List every line in this data where the string "assessment" occurs.

_Study material_:
== Segment start ==
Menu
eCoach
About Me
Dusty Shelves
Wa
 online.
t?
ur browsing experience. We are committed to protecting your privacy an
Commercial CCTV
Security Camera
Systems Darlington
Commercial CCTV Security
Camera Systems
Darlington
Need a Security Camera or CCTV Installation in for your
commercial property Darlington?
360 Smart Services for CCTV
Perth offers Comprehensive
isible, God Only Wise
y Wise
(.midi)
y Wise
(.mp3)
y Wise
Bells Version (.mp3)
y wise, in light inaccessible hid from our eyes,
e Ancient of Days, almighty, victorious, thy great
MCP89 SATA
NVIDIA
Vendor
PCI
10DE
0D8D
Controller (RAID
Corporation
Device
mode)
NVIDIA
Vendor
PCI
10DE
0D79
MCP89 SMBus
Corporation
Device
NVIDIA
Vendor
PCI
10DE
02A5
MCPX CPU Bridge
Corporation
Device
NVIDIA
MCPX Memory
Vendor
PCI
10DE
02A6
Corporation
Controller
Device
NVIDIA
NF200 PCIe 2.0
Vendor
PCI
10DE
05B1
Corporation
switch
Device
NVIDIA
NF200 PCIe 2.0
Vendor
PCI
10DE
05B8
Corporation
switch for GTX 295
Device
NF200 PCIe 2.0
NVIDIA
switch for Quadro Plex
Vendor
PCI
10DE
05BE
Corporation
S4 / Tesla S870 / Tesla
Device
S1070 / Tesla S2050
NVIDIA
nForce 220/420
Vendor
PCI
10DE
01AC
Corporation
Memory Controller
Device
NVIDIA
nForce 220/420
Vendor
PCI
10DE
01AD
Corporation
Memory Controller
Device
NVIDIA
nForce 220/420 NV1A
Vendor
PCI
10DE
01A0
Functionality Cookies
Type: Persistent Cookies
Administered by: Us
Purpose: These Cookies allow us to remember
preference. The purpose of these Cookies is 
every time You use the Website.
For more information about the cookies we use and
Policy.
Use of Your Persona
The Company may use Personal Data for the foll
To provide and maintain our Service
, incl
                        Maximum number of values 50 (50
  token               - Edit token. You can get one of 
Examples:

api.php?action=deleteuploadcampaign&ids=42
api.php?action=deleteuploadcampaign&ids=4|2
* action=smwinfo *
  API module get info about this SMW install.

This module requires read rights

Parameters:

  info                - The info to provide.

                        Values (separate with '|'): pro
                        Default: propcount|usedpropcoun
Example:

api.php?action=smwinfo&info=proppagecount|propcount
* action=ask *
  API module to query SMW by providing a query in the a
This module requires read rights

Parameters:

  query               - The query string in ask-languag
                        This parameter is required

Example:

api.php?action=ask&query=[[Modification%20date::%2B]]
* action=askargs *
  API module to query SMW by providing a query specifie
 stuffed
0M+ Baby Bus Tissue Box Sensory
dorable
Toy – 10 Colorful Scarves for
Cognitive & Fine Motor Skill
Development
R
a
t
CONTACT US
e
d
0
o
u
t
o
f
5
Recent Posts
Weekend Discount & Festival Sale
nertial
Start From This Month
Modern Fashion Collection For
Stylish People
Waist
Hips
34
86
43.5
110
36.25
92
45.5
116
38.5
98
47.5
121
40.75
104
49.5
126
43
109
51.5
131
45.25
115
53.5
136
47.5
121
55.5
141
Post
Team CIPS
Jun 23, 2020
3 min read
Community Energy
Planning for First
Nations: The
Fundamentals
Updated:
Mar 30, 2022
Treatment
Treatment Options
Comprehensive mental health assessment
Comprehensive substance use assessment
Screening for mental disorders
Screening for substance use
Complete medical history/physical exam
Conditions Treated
== Segment end ==
_The answer_:
Comprehensive mental health assessment
Comprehensive substance use assessment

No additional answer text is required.